Eldon Hostetler, a noted Hudson automobile collector, inventor and philanthropist died Jan, 8 in Middlebury, Ind., at the age of 93.

“Eldon became an icon in American automobile history, a giant to the collector car hobby and a hero to his local community,” said Michael Spezia, long-time friend and executive director of the Gilmore Car Museum of Hickory Corners, Mich. (near Kalamazoo).

Hostetler was born on Christmas day, 1922 in Shipshewana, Ind, the eldest of 13 children, to the late Lizzie and Mahlon Hostetler.

Eldon and his wife Esta Hostetler were well known for their auto collectio, which grew to be recognized as the world’s largest assemblage of Hudson automobiles, and also for their appearance at car shows all cross the nation.

Raised Amish, Eldon purchased a car as a teen and later joined the Mennonite Church. He became an inventor with more than 65 patents issued to him. In 2005, he and Esta donated much of their collection of Hudson autos to the city of Shipshewana, Ind., to create a museum.

In his 2008 autobiography “The Life and Times of Eldon ‘Ziggity’ Hostetler,” Eldon recalled that when he was 18, his Amish grandfather offered to loan him money toward a car. “He then said that if I promised never to tell my mother where I got the money, he would loan me $350 to buy my first car, a 1938 Hudson,” Hostetler wrote. “I was the only person in our community who had a car, and so I hauled a lot of Amish people around.”

Years later through Ziggity Systems Inc. — the company Hostetler established in 1976 — he put his inventor’s hat on and created an innovative way of watering and feeding poultry for large farm operations. The equipment he created and the nearly 65 patents issued to him revolutionized the industry and today are utilized worldwide.

Hostetler purchased his first collector car in 1985 with the encouragement of Esta: a 1952 Hudson club coupe.

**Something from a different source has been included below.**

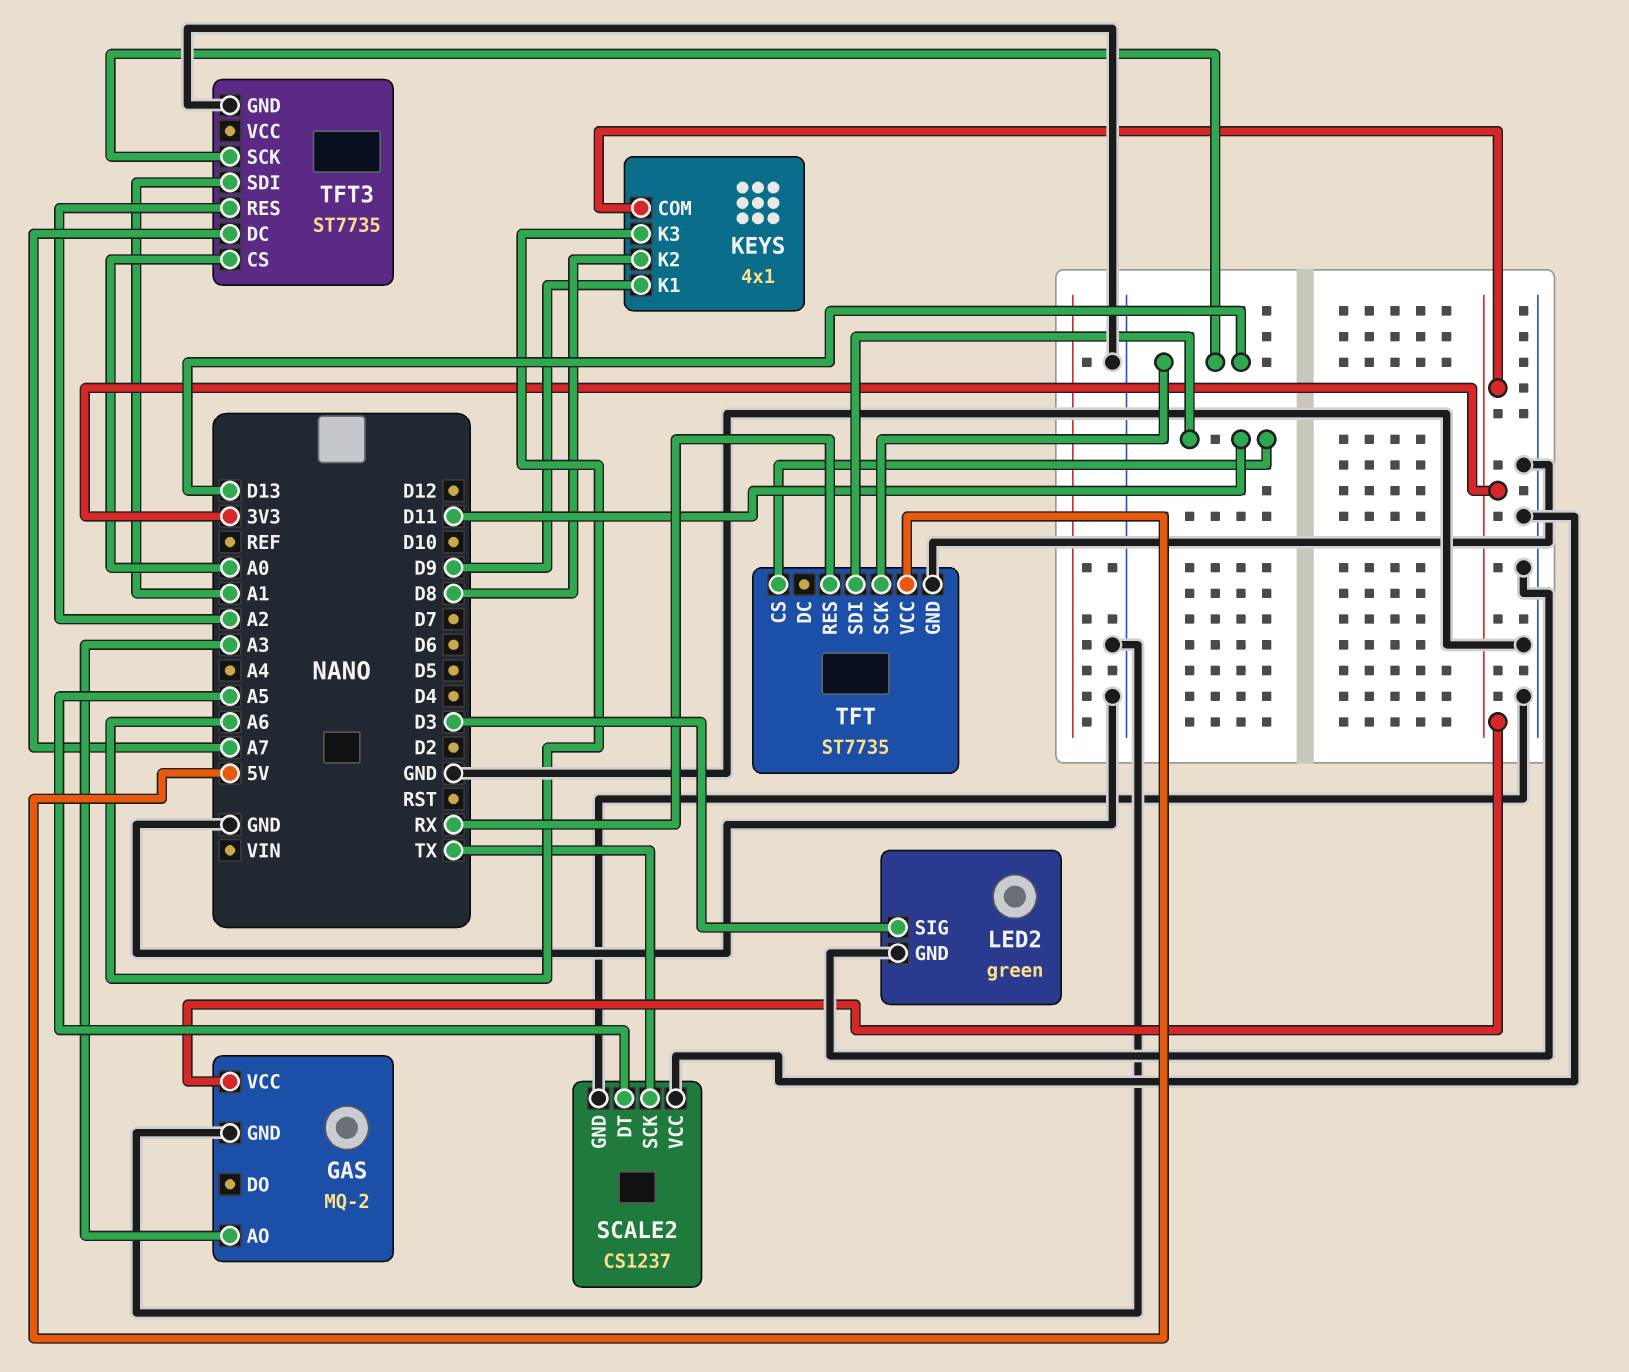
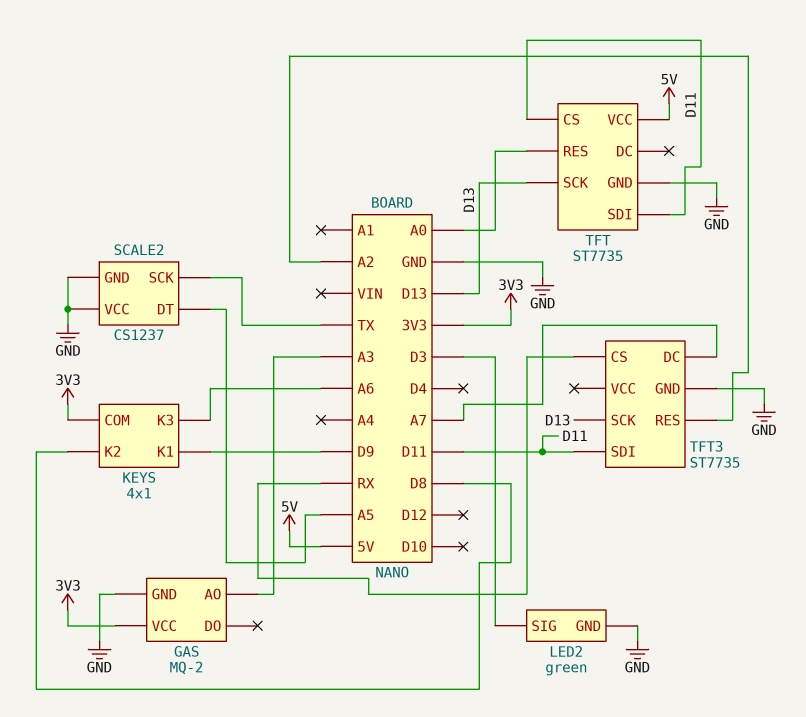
TFT pin RES: RX -> A0
TFT3 pin CS: A0 -> RX
TFT3 pin SDI: A1 -> D11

Many more cars soon followed and within a decade the couple began thinking about building a museum for their expanding hobby.

By 2001, their collection had grown so vast that they needed extra storage space. That’s when they first met Spezia, executive director of the Gilmore Car Museum. The museum created a special exhibit gallery to showcase 22 cars from the Hostetler Collection. After seeing their cars displayed together at the Gilmore and the enjoyment it gave visitors, the Hostetlers decided to create a museum just for their Hudsons.

The Hostetlers gave back to for their life-long community of Shipshewana by donating 18 acres of land and a large portion of their car collection to the city. The Shipshewana Event Center, which houses the museum, opened in 2007. Many of Eldon’s cars have also remained on permanent exhibit at the Gilmore.

“I will be forever grateful for his friendship,” Spezia said. “His loss will not only be felt by me and the Gilmore Car Museum, but by everyone who knew him or simply knew of him. His contributions have changed not only how we view his beloved Hudsons, but how philanthropy can change the world.”